It just kind of rubs me in the wrong way to see such a cavalier attitude to something so potentially dangerous. Even with what I classified as "as needed" I wound up on a constant 10mg+/day habit of alprazolam blotters because as you described I just didn't care because the drug was making it nearly impossible for me to due so. The withdrawals from that were like no other and I now respect the entire spectrum of benzos as a result, it's incredibly rare for me to actually require the drug to keep myself from having panic attacks.
Which points to you lacking in the second essential part in the equation to responsible drug use: knowing your own personal limits/self. That first part, if you don't remember, is sensible moderation, which is done through knowing as much as possible about the substance you're consuming and actively using that knowledge to control your habit to a minimally adverse level.
Having gone through the seizures, irritability, sweating, lack of sleep, nausea etc that the potential withdrawals can bring upon someone so easily I find myself trying to encourage people to not travel the same path as often as possible.
Your concern is touching. People need to lead their own lives, though. The best we can do is teach and encourage, and hope that others make the right choices. That's not the
only thing by any means, but it is best.
Harm reduction is ineffective when you have to wish withdrawals on a person for them to appreciate the power of a mind-altering drug. That's going to get shrugged off as an eloquently-put but very deliberate "fuck you, buddy." That's how I would take it, anyways, if someone even implied I should experience severe w/d's.
If you wanted to encourage him off your traveled path, you should've explained that in detail. What you went through, and why. Honest explanations work much better than versions of "Trust me, bro, I know these things."
[EDIT: Though I do agree with the disagreement about how.... cavalier, you said? How cavalier a young person could be about something so different than what this forum is designed to discuss. No drug should be idolized, ever. That's, like.... fuck, I'm actually at a loss of words.... That's just bad. The first bad domino in a long line of progressively worse and worse dominoes.]

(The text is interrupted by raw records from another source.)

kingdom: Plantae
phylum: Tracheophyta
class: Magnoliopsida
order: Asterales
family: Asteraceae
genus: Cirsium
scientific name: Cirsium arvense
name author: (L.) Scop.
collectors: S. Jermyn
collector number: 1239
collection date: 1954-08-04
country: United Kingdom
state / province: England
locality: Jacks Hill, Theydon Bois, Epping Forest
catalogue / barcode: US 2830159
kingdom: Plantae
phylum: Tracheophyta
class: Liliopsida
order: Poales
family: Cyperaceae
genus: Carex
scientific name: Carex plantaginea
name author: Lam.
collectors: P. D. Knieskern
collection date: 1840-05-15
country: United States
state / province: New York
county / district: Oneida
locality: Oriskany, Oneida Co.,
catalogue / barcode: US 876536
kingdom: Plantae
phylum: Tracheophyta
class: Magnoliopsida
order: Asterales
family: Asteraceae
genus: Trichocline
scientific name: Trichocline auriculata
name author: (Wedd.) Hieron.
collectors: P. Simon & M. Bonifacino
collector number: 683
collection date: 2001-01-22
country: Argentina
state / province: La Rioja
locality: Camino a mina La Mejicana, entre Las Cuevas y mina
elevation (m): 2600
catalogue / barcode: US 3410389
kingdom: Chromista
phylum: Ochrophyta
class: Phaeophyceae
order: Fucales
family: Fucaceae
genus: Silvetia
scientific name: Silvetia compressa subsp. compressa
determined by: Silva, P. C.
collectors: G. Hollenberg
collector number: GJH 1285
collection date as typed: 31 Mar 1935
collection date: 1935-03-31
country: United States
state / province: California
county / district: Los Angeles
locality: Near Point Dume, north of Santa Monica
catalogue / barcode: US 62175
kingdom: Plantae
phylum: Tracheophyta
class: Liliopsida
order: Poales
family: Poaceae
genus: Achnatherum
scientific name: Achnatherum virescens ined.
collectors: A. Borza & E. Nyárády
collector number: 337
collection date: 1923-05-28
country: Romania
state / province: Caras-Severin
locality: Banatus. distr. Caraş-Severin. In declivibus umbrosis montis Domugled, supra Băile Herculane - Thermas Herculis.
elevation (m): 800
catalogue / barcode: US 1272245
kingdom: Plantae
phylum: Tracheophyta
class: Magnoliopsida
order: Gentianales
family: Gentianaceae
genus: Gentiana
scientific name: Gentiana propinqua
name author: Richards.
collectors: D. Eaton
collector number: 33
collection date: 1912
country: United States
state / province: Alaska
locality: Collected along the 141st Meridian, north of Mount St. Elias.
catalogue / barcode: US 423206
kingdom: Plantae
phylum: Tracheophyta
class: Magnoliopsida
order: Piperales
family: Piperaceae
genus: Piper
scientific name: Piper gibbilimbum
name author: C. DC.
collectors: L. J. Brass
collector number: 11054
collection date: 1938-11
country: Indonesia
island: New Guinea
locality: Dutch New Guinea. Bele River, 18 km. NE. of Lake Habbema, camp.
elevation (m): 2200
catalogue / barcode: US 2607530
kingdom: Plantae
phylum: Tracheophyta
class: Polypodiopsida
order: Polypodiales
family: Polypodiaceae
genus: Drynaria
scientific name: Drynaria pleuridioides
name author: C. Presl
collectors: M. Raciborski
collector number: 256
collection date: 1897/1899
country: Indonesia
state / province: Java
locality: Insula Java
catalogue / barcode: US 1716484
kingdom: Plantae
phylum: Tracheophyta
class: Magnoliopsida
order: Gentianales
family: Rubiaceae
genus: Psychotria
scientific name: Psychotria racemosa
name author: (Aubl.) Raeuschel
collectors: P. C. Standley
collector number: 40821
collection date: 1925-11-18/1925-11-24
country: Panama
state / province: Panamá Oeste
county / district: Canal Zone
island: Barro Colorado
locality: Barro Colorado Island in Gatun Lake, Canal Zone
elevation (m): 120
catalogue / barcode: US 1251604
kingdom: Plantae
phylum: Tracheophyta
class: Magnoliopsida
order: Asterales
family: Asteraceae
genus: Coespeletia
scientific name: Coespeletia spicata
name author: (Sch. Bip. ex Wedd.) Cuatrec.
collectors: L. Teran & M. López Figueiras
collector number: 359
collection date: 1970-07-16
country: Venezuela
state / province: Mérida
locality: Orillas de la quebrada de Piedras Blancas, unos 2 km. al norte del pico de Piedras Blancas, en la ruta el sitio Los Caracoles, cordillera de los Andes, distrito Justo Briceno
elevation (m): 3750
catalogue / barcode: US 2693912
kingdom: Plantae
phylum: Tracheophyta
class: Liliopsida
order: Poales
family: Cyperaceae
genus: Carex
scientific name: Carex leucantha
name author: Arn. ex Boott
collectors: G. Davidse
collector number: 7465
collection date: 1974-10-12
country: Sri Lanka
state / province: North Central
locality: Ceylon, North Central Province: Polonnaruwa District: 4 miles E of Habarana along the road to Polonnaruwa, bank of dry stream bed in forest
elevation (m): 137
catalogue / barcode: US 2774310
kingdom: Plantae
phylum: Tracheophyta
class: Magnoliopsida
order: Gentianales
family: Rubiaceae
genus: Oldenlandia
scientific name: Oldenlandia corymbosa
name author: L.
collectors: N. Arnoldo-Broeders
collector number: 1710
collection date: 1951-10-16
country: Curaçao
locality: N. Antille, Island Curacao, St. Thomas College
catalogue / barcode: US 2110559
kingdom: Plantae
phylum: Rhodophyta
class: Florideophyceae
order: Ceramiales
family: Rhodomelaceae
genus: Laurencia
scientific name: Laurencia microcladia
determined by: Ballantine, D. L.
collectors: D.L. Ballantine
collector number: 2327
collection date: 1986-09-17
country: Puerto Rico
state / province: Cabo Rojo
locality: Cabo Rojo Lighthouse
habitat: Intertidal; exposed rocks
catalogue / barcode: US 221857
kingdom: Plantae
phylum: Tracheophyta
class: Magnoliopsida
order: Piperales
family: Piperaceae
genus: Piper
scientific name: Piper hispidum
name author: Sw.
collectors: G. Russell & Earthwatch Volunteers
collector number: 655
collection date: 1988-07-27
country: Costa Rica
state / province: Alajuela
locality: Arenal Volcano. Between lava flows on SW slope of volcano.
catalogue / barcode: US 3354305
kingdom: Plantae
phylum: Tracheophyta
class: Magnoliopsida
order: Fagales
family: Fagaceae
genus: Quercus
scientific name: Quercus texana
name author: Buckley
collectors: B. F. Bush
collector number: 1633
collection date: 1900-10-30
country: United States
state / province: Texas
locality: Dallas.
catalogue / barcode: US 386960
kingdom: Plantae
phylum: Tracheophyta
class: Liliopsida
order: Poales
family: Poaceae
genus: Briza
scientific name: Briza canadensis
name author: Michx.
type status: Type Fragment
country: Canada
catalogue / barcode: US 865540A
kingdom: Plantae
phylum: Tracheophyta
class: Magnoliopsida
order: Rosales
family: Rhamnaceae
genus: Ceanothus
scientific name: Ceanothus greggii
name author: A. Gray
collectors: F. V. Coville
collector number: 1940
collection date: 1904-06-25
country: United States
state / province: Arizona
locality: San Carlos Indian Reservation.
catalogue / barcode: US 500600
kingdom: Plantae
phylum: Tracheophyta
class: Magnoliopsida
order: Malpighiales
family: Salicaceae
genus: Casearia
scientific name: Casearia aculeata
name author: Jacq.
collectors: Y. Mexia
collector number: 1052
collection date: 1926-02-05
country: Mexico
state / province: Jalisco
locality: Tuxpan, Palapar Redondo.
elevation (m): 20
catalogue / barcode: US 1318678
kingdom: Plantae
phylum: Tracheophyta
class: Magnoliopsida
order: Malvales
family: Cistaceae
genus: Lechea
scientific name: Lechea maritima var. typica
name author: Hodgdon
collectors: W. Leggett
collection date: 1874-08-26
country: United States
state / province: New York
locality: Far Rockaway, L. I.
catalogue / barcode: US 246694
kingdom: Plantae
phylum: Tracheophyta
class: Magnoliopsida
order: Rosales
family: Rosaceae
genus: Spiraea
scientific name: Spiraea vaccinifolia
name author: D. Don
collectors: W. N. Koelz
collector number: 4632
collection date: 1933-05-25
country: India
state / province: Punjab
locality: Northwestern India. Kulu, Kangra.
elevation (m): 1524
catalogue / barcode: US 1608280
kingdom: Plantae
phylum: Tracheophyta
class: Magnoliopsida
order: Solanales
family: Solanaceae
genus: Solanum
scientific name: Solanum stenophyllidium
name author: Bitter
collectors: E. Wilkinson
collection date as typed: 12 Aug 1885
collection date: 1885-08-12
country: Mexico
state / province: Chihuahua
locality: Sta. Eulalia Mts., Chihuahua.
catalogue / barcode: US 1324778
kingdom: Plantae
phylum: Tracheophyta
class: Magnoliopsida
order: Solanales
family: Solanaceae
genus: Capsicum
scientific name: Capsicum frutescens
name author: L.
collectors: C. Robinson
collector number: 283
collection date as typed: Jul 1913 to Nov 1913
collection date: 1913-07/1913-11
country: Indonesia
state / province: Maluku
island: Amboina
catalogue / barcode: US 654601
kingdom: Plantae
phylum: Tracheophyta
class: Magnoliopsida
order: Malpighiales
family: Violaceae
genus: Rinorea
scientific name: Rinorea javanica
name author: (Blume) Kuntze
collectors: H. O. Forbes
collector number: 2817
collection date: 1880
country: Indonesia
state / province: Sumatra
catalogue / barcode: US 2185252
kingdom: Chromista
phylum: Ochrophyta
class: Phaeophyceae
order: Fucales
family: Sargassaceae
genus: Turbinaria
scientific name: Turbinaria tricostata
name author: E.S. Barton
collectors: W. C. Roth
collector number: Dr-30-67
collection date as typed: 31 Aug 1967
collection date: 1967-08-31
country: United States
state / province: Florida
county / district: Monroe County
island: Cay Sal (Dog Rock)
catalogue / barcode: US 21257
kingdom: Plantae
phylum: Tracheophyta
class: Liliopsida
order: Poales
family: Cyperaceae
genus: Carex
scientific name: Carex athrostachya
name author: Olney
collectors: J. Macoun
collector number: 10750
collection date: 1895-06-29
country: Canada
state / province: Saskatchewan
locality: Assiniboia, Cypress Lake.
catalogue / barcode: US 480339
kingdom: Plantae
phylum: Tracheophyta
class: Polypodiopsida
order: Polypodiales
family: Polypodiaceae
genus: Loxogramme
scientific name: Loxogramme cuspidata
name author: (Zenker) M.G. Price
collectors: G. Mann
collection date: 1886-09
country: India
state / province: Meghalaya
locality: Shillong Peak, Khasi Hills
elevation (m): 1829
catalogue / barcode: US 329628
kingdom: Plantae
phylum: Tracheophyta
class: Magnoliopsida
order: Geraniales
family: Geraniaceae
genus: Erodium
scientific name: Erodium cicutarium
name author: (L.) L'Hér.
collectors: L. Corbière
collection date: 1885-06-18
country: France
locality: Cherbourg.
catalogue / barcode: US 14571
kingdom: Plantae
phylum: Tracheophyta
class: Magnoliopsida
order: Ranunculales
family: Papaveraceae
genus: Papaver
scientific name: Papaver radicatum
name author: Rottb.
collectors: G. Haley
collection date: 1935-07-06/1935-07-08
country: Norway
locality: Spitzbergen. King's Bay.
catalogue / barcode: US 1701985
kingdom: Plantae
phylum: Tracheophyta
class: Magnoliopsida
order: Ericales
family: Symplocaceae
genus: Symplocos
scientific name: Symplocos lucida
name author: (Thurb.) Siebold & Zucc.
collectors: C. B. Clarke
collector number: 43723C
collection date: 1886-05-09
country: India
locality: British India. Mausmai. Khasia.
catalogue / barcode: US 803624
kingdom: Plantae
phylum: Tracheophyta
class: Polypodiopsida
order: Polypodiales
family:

On-topic: Started smoking when I was 13, got expelled/arrested in the same incident my freshman year, labeled a pothead and just went with it. Daily smoking since I could afford it.... maybe 15 or 16 or so, though back then I was a much more social smoker.
I still smoke with other people, I just always have a large stash on hand these days, compared to the days of four guys coming together off the schoolbus with 5 bucks each to go share a bag of weed. Back then I was kind of forced to smoke with other people more often than not. That situation's been totally reversed nowadays, though.